Mama terdiam beberapa saat, lalu kemudian katanya: “ Haiku ini keluar dari dalam relung jiwamu nak, ada semacam ruh yang menuntunmu ketika menuliskannya. Mama hanyalah wanita yang telah mengasuh dan membesarkanmu hingga sekarang. Namun wanita yang melahirkanmu ke dunia ini adalah Kundan…engkau telah mengetahuinya tanpa ada orang yang memberitahumu…” mama menangis, dan tidak sanggup melanjutkan ceritanya. Kami saling berpelukan, sama-sama menangis.
Akhirnya kusadari bahwa hal ini telah menjadi beban mental yang sangat berat bagi mama, sulit baginya untuk terus merahasiakan perihal ibu kandungku. Mungkin mama menyadari bahwa usianya tidak begitu lama lagi sehingga ia harus mengatakannya sebelum ajal tiba.
“Maafkan mama nak, karena telah merahasiakan hal ini selama puluhan tahun,” ujarnya, melepaskan beban mental yang telah menghimpitnya selama ini. “Mama tetap mamaku juga, Tuhan yang mengatur semua ini. Rasa hormat tidak berkurang, bahkan semakin tinggi atas kebaikan mama mengungkapkan rahasia siapa ibu yang telah melahirkanku ke dunia. Percayalah, anakmu ini bersyukur atas anugrah dua ibu yang diberikan Tuhan bagi hidupku.”

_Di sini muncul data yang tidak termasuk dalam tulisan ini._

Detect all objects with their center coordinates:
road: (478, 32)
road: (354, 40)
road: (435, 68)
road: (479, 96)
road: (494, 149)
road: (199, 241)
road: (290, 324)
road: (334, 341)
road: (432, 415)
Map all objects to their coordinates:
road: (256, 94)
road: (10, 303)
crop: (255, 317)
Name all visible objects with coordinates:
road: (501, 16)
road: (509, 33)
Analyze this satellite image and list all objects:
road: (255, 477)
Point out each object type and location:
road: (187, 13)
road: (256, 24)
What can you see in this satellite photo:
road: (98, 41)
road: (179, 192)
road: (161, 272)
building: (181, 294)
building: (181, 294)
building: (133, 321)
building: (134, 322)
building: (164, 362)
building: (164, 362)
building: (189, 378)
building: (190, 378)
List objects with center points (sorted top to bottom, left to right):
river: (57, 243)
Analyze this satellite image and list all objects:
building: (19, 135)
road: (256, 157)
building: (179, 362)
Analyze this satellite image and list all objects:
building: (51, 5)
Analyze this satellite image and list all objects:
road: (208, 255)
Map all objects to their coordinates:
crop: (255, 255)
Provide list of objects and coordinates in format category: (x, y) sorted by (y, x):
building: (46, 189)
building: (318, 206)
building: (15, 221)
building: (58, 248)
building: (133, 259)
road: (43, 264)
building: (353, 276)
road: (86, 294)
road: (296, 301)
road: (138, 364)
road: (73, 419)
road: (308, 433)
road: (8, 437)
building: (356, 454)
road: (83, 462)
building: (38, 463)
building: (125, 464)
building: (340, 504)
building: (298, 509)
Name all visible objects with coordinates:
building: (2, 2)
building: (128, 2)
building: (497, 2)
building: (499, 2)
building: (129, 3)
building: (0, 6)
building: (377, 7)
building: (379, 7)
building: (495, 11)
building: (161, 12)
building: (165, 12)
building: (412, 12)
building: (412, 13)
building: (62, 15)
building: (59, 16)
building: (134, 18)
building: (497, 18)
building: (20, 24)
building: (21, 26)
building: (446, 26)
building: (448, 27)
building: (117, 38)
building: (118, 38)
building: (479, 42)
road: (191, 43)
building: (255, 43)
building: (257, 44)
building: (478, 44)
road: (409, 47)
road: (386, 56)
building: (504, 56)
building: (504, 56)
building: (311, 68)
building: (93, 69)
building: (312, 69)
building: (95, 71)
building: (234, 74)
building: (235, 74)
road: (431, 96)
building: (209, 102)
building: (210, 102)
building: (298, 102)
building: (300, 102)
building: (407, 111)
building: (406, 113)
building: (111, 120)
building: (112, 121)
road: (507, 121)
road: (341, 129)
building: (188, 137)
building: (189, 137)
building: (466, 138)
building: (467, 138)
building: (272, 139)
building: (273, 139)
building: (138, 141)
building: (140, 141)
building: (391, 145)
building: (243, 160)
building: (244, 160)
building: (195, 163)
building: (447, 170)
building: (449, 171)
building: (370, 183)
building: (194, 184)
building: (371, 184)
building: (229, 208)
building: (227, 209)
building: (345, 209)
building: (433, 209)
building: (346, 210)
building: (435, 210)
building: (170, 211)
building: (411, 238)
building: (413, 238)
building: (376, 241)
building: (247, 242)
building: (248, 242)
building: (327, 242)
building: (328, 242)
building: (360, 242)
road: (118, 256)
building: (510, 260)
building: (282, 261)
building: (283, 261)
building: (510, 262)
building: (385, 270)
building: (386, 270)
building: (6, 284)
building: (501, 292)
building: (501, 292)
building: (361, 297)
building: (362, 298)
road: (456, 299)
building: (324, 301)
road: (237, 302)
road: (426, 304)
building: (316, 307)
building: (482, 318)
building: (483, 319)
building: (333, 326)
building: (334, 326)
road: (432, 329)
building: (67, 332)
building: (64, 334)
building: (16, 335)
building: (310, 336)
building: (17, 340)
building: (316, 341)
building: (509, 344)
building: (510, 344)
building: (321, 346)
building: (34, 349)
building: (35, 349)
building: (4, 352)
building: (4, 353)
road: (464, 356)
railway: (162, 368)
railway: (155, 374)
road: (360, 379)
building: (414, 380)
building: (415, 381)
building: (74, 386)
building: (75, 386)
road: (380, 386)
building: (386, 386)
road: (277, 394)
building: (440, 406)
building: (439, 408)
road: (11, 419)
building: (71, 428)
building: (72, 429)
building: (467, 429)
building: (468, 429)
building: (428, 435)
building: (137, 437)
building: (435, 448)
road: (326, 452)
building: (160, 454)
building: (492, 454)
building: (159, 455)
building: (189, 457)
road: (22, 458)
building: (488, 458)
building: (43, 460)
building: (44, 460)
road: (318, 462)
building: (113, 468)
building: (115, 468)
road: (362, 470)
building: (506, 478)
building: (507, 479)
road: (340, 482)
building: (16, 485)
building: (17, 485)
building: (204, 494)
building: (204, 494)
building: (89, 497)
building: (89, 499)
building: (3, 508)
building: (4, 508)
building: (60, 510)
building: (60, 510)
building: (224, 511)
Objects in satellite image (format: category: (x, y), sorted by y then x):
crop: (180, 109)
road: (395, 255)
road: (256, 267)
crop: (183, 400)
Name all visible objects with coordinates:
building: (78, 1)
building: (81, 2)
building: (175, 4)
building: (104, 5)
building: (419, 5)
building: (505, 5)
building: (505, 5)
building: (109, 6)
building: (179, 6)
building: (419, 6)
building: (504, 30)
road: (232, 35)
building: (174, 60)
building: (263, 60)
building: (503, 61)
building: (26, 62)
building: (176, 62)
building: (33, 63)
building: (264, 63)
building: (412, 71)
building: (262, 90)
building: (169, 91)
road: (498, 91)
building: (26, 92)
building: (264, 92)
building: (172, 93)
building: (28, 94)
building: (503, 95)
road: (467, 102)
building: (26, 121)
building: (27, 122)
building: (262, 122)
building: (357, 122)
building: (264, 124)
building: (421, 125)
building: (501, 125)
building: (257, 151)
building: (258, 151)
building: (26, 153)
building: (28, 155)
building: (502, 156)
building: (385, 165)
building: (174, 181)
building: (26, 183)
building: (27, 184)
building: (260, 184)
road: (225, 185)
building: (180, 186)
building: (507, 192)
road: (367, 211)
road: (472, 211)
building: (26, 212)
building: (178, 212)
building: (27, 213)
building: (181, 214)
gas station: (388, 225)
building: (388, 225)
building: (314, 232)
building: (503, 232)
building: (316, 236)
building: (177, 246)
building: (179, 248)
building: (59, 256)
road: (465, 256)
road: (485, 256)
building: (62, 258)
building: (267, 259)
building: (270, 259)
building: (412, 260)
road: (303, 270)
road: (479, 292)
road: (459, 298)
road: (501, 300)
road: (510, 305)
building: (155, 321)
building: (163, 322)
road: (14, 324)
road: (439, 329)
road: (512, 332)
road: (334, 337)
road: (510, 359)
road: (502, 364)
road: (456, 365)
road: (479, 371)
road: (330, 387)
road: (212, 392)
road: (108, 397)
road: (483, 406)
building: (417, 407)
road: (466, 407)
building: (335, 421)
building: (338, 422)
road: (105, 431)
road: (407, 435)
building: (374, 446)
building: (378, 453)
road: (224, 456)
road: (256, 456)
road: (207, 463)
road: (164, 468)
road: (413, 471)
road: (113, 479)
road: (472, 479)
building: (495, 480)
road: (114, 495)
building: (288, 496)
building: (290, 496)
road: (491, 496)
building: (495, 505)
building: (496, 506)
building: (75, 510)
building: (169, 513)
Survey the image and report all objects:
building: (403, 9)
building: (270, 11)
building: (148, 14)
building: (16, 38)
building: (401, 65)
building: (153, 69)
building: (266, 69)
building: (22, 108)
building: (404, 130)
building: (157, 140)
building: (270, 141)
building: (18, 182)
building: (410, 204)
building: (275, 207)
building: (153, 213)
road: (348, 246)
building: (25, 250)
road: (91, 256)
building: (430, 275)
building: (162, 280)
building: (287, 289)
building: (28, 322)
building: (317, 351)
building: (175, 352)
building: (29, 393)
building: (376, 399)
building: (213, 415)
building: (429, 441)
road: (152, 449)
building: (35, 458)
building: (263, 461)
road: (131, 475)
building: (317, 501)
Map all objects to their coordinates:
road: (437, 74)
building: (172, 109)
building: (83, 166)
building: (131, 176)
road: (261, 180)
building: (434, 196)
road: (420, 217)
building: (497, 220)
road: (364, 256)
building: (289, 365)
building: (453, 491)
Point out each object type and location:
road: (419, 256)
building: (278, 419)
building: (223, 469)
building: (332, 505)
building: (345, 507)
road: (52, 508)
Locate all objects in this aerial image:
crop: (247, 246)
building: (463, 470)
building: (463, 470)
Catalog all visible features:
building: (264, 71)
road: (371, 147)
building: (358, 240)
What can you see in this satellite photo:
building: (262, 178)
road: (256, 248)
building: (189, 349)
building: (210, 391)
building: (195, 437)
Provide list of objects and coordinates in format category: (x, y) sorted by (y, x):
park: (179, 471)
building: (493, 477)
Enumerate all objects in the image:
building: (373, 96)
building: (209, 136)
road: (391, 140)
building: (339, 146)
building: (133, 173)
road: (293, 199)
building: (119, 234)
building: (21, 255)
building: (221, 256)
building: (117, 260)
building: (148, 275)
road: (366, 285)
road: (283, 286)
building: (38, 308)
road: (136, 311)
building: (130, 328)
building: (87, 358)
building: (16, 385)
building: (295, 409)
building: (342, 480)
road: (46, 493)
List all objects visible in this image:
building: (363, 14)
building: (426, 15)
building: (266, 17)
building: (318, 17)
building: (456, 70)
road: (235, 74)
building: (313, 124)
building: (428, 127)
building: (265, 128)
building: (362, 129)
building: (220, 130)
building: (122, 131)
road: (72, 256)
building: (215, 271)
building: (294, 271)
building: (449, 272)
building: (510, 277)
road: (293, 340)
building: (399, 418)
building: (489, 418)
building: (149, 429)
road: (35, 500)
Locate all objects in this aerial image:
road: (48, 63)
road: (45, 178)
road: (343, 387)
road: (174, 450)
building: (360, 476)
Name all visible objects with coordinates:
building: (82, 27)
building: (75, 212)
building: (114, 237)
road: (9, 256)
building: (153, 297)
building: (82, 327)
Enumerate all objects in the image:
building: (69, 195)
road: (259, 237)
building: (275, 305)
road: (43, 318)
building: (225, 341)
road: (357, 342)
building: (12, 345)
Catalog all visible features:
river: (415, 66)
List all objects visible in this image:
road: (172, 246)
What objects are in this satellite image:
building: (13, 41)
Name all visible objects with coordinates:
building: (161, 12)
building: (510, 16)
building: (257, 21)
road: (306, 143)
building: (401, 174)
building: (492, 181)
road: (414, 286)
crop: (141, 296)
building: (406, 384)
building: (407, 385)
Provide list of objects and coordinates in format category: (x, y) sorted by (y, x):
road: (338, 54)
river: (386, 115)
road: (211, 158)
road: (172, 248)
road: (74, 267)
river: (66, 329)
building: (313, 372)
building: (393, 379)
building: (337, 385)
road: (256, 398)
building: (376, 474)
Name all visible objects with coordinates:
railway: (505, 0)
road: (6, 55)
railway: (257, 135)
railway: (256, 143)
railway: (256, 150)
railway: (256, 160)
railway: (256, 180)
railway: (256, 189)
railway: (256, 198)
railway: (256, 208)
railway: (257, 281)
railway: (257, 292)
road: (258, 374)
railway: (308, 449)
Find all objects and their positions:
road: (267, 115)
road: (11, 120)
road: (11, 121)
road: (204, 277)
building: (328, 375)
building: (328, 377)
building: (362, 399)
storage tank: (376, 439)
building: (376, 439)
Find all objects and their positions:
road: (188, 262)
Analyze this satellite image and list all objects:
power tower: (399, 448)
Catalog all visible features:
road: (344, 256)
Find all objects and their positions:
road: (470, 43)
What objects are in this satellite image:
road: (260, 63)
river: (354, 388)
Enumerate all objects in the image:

Mama terlihat lega setelah mendengar tanggapanku. Wajahnya terlihat berseri-seri. Aku memeluknya, dan mencium keningnya. “Sekarang saatnya mama harus pergi, jaga anak istrimu baik-baik,” ujarnya berbisik.
Aku terkejut, segera kutatap wajahnya. Nafasnya terlihat mulai tidak teratur. Segera kuhubungi perawat jaga di rumah sakit. Upaya medis secara maksimal telah dilakukan namun yang namanya ajal tidak akan maju atau mundur barang sedetikpun. Akirnya mama meninggal dunia dalam bimbinganku, saat ia mengucapkan kalimah tauhid, hingga akhir nafasnya.